KUALA LUMPUR: The weak crude palm oil (CPO) price environment will likely protract into the first quarter of next year, arising from bumper crop particularly in Indonesia and the absence of positive demand catalyst, said Hong Leong Investment Bank (HLIB).
“We remain less sanguine on the sector’s near term earnings growth prospects at least until the first quarter of next year, mainly on the current weak CPO price environment,” the research firm said in a note.
“While we have reflected the weaker-than-expected realised palm product prices year-to-date in our recent quarterly results, we are maintaining our average CPO price projection of RM2,500 per tonne for now pending a review with downward bias in our upcoming sector report,” it added.

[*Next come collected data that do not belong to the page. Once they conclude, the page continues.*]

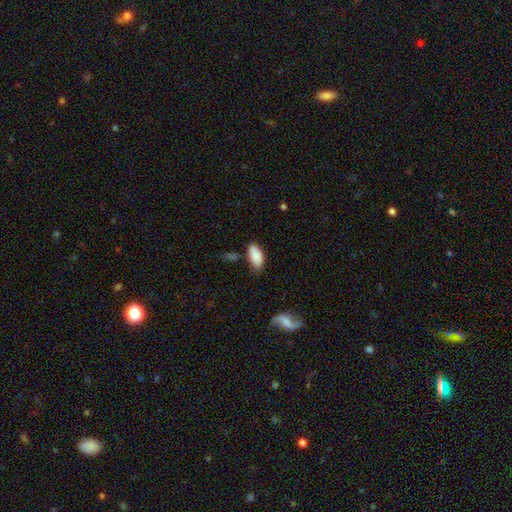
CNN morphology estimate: Smooth or featured? smooth (85%)
How rounded? in between (91%)
Merging? none (67%)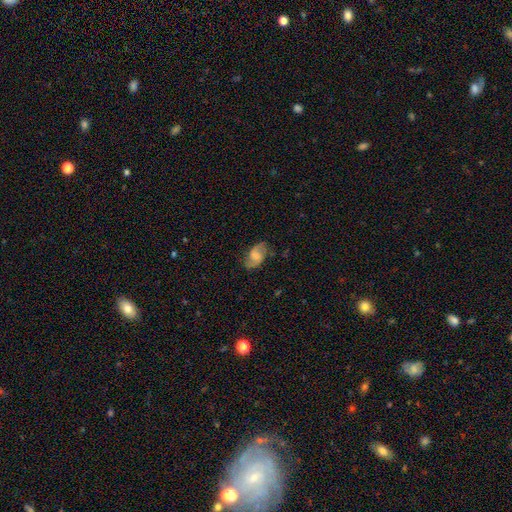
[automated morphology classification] Smooth or featured? Predicted: featured or disk (p=0.67). Edge-on disk? Predicted: no (p=0.97). Bar? Predicted: weak (p=0.50). Spiral arms? Predicted: yes (p=0.92). Spiral winding? Predicted: loose (p=0.45). Spiral arm count? Predicted: 2 (p=0.89). Bulge size? Predicted: moderate (p=0.33, tied with small). Merging? Predicted: none (p=0.75).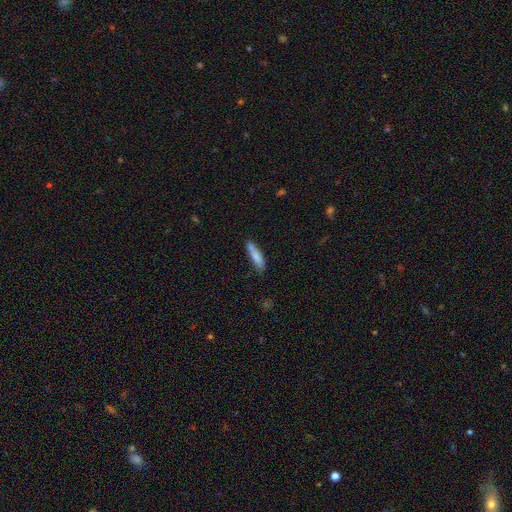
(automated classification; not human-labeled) smooth-or-featured: smooth: 78% | featured or disk: 15% | star or artifact: 7%
  how-rounded: cigar-shaped: 74% | in between: 25% | round: 2%
  merging: none: 58% | minor disturbance: 20% | merger: 17% | major disturbance: 5%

Year-to-date, HLIB said CPO spot price has fallen by 28 per cent to RM1,775 per tonne, mainly on ample vegetable oil supplies in particularly, soybean and palm oil arising from the trade spat between United States and China, as well as bumper palm oil crop mainly from Indonesian estates.
It said the trade dispute has resulted in China switching its soybean import destination from US to other major soybean producing countries, resulting in lower soybean prices, hence dragging prices of palm oil products.
HLIB said during results for the third quarter of this year, all plantation companies missed expectations, mainly on the back of weaker-than-expected palm product prices.
“During the quarterly results review, we lowered our net profit forecasts and target prices for all companies under our coverage, but maintained our ratings,” it said.
HLIB maintains “neutral” stance on the sector.